I'm no marketing expert, so when I read that our highly regarded sports architecture firm, HOK Sport Venue Event, changed its name to Populous, I was confused. Why ditch a well-known name for one that sounds like a pharmaceutical-grade acne medication?
The name change was necessary after the local firm's management bought itself out from under St. Louis-based HOK Group at the end of 2008. A source at HOK Sport told me yesterday that the split happened because the KC office, with its focus on stadium and arena design, was doing much better financially than its parent company. With credit for high-profile projects like the new Yankee Stadium scheduled for completion this year, an independent direction makes sense for the former HOK Sport.
But the new name sucks.
Populous. It sounds Greek. When you think Greece, you think amphitheaters, which are like arenas and stadiums. Good. But...nope. Populous still sounds like the name of a fertility clinic to me.
The worst part is that HOK Sport paid good money for a name that more aptly fits a rapping lil' cousin of Fabolous. Boutique branding firm Milkshake Media, based in Austin, Texas, got the job of rebranding HOK Sport They're probably best known for creating Lance Armstrong's LIVESTRONG campaign.
According to this article, HOK Sport hired Milkshake Media upon Denver Mayor John Hickenlooper's recommendation.

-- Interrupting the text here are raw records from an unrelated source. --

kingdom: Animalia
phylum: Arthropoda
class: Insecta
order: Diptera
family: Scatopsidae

HOK Sport designed the Pepsi Center where the Denver Nuggets play, so they're familiar with Denver's brewpub mayor. The article claims that Hickenlooper is pals with a Milkshake exec.

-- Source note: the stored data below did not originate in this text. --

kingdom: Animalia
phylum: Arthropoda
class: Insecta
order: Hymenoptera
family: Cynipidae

I asked Will Gregory, the media-friendly namesake of his own PR firm, what he thought of Populous. "I'm really just a PR guy -- but since you asked, what disappointed me most was hearing they (HOK) went with an Austin-based company when we have agencies here in town that are full of highly-creative, national-caliber talent -- people who specialize in just this sort of branding initiative," Gregory says. He's referring to KC's zillion hometown ad and marketing agencies like Barkley, VML, Bernstein-Rein, Trozzolo and Liquid 9, for starters. These are award-winning companies. Bernstein-Rein invented the Happy Meal, for Chrissake.
"It's even more disappointing coming from the same company that urged the city to use them to build the Sprint Center because they were the best combination of industry leader and 'hometown' architecture firm," Gregory says. "I think without a doubt, we can say the same thing about many marketing agency talents here in town. Just a shame not to take advantage of it."

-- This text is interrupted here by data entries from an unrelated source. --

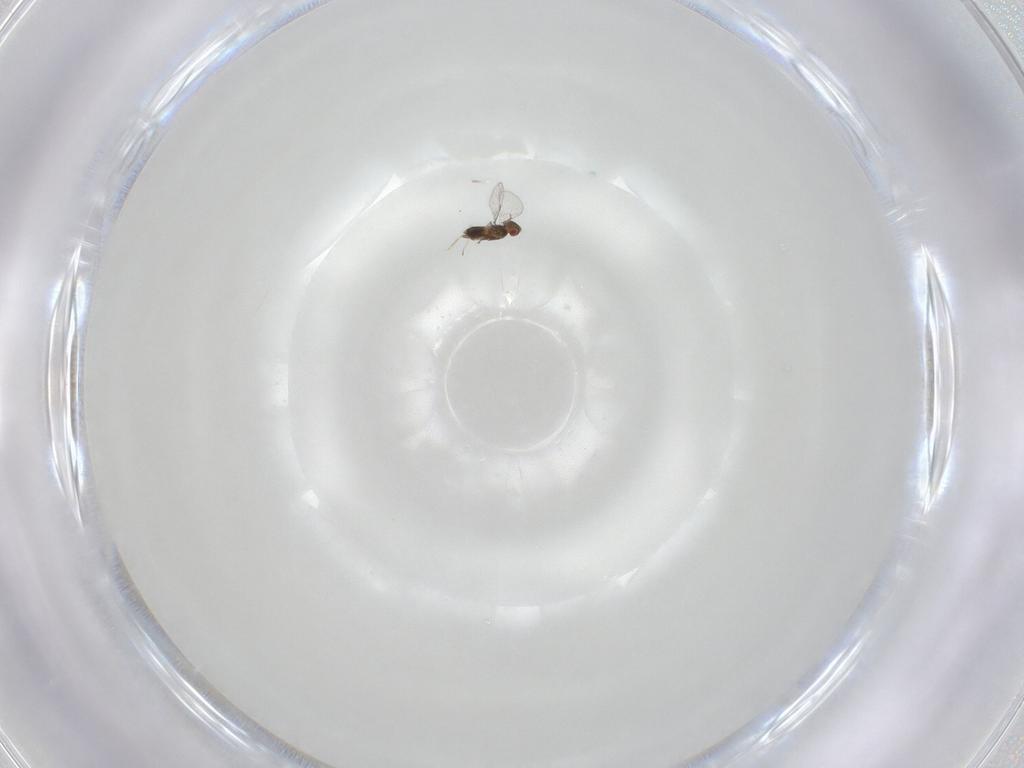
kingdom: Animalia
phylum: Arthropoda
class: Insecta
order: Hymenoptera
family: Trichogrammatidae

Gregory has his fellow ad and PR people in mind. Like
the rest most of us, they pay taxes. Given that the Planned Industrial Expansion Authority
granted a 25-year, 100 percent tax abatement on HOK Sport's $22 million
dollar, LED-enhanced headquarters at 3rd and Wyandotte, it's not crazy
to expect a little KC loyalty. We even built HOK a pseudo-public parking garage.
I just think the name sounds clunky. "Populous" is an adjective, a word that describes things. Brands are often named with verbs (Bounce, Shout, Sprint) or nouns (Apple, Hallmark). But I can't think of many brands that are named with a single descriptive word. And that makes it sound weird.
"The whole thing is actually quite a coincidence," says Gregory, "as ironically, I am changing the name of my company, Will Gregory Public Relations, to HOK Sport Venue Event. It's unorthodox and confusing -- but that's the hook."
Best of luck, Populous. May you become all-powerful, and the world become your tiny plaything, as it is in the Nintendo game whose name you've assumed.